Harold R. Boulware, Sr., Esq.
Harold R. Boulware's pioneer work in civil rights litigation helped set the stage for the desegregation of public facilities and the movement toward equality for African-Americans. Born in Irmo in 1913, he was the son of Robert Walter and Mabel Hughes Boulware. His father was Dean of Harbison Agricultural Institute in Irmo where his mother taught music. Harold Boulware finished Harbison and graduated from Johnson C. Smith University in Charlotte. Recognizing African-Americans' need for legal representation in South Carolina, Boulware chose a legal career.
He attended Howard University Law School in Washington, DC by working as a waiter to help pay his way through school. After graduating, he returned to Irmo where he passed the South Carolina Bar in 1940. In 1941 he became the chief counsel for the South Carolina NAACP and led the effort to gain equal pay for equal work for African -American teachers. He gained fame as the chief attorney in the Clarendon County Schools desegregation case of Briggs v. Elliot. This class action suit was consolidated with similar ones from five other states. It became widely known as Brown v. Board of Education, the 1954 opinion of the United States Supreme Court that desegregated public schools in South Carolina and the nation.
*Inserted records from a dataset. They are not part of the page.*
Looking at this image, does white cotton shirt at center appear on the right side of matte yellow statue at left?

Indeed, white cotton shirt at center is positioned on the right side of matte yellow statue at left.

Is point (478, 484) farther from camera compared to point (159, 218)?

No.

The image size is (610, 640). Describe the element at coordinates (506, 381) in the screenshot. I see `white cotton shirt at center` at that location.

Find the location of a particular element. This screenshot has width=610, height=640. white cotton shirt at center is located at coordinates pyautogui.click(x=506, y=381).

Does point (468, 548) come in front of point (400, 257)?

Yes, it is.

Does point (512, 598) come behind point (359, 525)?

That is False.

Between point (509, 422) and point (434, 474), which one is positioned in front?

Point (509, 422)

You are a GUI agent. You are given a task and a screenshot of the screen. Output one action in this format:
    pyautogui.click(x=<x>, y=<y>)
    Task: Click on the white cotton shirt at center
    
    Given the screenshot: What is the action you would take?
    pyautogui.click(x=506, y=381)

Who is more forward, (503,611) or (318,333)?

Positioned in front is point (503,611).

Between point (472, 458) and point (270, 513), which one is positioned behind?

In August 1969 he was the first African-American appointed as an Associate Judge for the Columbia Municipal Court, serving until 1974 when he became a judge in the Richland County Judicial System. His court later became the Family Court of the Fifth Judicial Circuit within the statewide Judicial System. In each of these positions, the Honorable Harold R. Boulware served with distinction. "There is a Latin saying, 'Sui Generis,' meaning 'the only one of its kind', that could have been designed just for him, for truly there has never been anyone else quite like Harold Boulware," said the Honorable J. McNary Spigner, a judge who served with Boulware.
He continued, "I was by myself in that court and completely overwhelmed with work until the legislature selected Harold to help. He was a man of great spiritual and physical strength, determined to give his level best in every case. Never complaining, he was tireless in his work, listened carefully to the people before him, and was absolutely fair. He was sensitive to the needs of children and when appropriate could be as gentle as he was tough. Perhaps his greatest contributions to society were generated by his unerring sense of justice and the fact that he cared about the condition of his fellow man. Failing health caused Boulware to retire in September 1982 from his long and outstanding career. Honors came from the American Bar Association, the National Bar Association, the Omega Psi Phi fraternity, and the NAACP.
In a time of racial segregation and discrimination, Harold R. Boulware, Sr., Esq. was a leader in the quest for human rights. He armed himself with the academic and personal tools essential to lead not only African-Americans, but all citizens to a higher plane of understanding and brotherhood. The Honorable Harold R. Boulware, Sr. died on January 27, 1983.